Strategic Implications of Population Changes

The comparison between the second and third censuses reveals important demographic changes during the 38 years in the wilderness. While the overall population declined only slightly (from 603,550 to 601,730), individual tribal populations shifted dramatically:

  • Major decreases: Simeon (-37,100)
  • Major increases: Manasseh (+20,500), Benjamin (+10,200), Asher (+11,900)

These changes reflect varying impacts of the wilderness experience on different tribes. Some thrived despite adversity while others struggled. This pattern resembles organizational behavior during challenging periods – some divisions or teams demonstrate resilience and growth while others decline.

The relative stability of the overall population despite individual tribal fluctuations demonstrates another management principle: organizational systems often maintain equilibrium even as their components change significantly. Effective managers monitor both system-level stability and component-level changes to identify emerging strengths and weaknesses.
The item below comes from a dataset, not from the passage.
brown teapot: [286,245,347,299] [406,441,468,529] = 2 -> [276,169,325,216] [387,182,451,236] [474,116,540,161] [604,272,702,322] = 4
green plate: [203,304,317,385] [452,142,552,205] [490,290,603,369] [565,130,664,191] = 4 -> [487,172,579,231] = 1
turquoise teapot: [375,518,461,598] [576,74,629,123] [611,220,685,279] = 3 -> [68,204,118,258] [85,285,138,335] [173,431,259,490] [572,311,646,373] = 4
Resource Identification Beyond Internal Assets

Solomon’s census of foreigners (2 Chronicles 2:17-18) illustrates the importance of identifying all available resources, not just those within the core organization. By counting the 153,600 foreign workers in Israel, Solomon expanded his resource pool for building the Temple.
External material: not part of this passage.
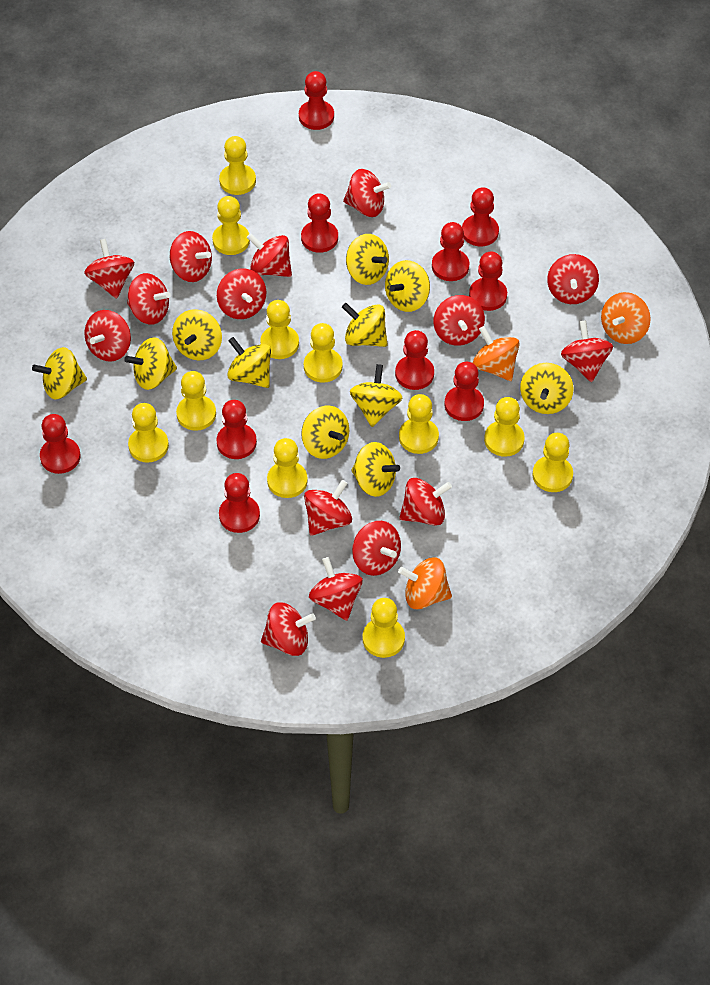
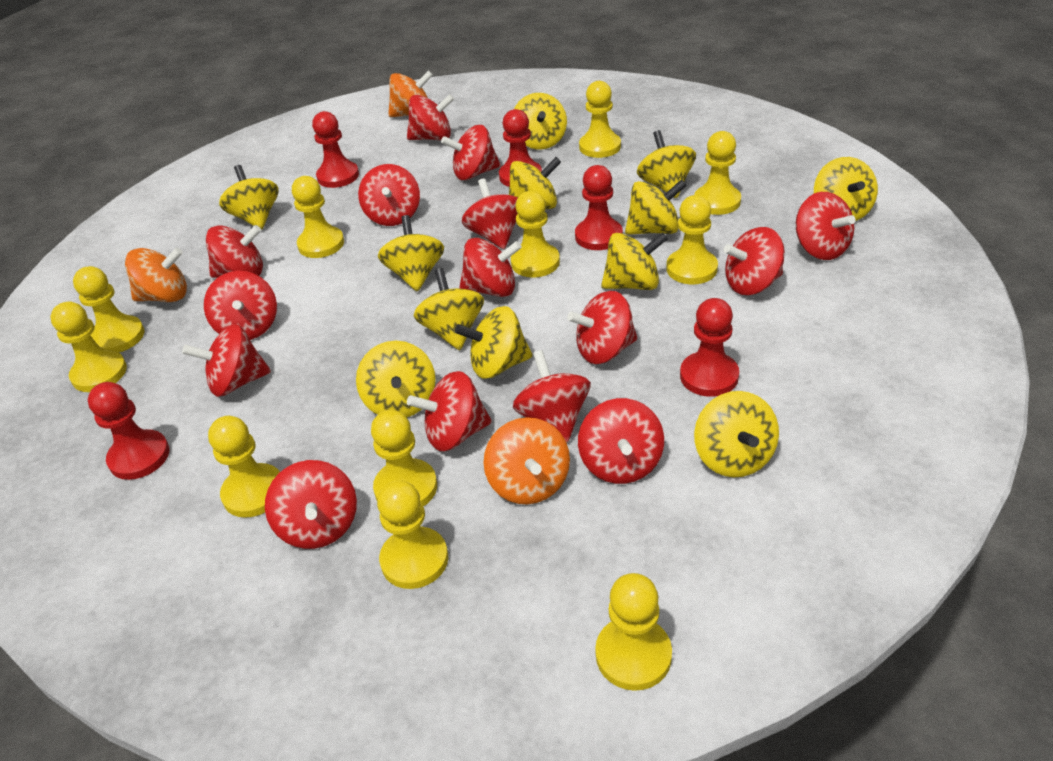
red pawn: [40,414,81,474] [216,400,257,459] [219,473,260,533] [299,71,334,130] [301,193,338,253] [395,330,434,390] [432,222,470,281] [445,362,484,421] [462,187,499,246] [469,251,507,311] = 10 -> [88,382,169,480] [312,111,359,188] [499,109,542,187] [575,165,623,250] [680,298,739,397] = 5
yellow spinning top: [32,347,87,399] [124,337,177,390] [172,309,222,361] [227,337,271,388] [301,406,349,459] [342,303,388,347] [346,234,389,285] [350,364,402,427] [351,442,400,497] [385,260,430,312] [520,363,574,414] = 11 -> [219,165,278,230] [356,341,436,417] [378,215,444,292] [414,268,484,350] [455,306,533,379] [509,157,561,209] [514,93,567,150] [601,232,668,290] [625,179,687,235] [637,130,696,198] [694,391,779,477] [814,157,878,221] = 12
This approach suggests that managers should look beyond traditional organizational boundaries when assessing resources. Potential assets might include:

  • Contractors and contingent workers
  • Strategic partners
  • Customer co-creators
  • Community resources
  • Volunteer contributors

The mixed multitude that left Egypt with the Israelites (Exodus 12:38) represents a similar resource that could either strengthen or challenge the core organization. Moses needed to consider this population in his planning even though they weren’t counted in the formal census.

The Role of Visual Identity in Organizational Cohesion

While the censuses categorized people numerically, Numbers 2:2 mentions that each tribe had its own flag or banner. These visual symbols reinforced tribal identity and provided rallying points during travel and encampment.
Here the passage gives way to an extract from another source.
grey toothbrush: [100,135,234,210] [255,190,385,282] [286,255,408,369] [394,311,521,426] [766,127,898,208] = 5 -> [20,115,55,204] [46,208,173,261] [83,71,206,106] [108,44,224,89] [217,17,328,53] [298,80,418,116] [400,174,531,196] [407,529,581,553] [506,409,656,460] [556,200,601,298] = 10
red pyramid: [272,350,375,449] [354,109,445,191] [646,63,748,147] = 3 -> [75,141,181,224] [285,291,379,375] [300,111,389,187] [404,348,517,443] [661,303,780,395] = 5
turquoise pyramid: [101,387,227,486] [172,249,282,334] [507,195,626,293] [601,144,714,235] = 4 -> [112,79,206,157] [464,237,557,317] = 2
Modern organizations similarly benefit from visual symbols that reinforce shared identity. Logos, team colors, office layouts, and even dress codes can serve as modern equivalents to tribal banners, helping employees connect emotionally with organizational purpose and culture.

Deliverables

  • Count people meaningfully – Track numbers for planning purposes but remember employees are individuals, not statistics.
  • Know your resources – Maintain detailed awareness of your organizational capabilities and look beyond traditional boundaries for additional assets.
  • Structure for purpose – Adapt your organizational design to meet specific objectives rather than maintaining rigid traditional structures.
  • Find optimal size – Seek the right organizational scale for your mission rather than pursuing growth for its own sake.
  • Balance individual and collective – Recognize unique individual contributions while fostering shared identity through symbols and unified purpose.
  • Monitor at multiple levels – Track both organization-wide metrics and unit-level changes to identify emerging strengths and weaknesses.
  • Inspire, don’t just command – Create compelling purpose that motivates voluntary contribution rather than mere compliance.

Discussion Questions

  1. Why would you not want to count the numbers of employees you have versus why would you want to count them?
  2. In today’s technical society do numbers still matter? How do qualitative factors balance quantitative measures?
  3. Why do you think King David was punished for conducting a census? What other option could he have undertaken?
  4. Do you think it matters how the tribes are listed in the various countings in the Bible and why or why not?
  5. In your experience, when is organizational growth beneficial and when is it detrimental?
  6. What symbols, practices, or traditions in your organization serve as modern equivalents to tribal banners? How effective are they at creating cohesion?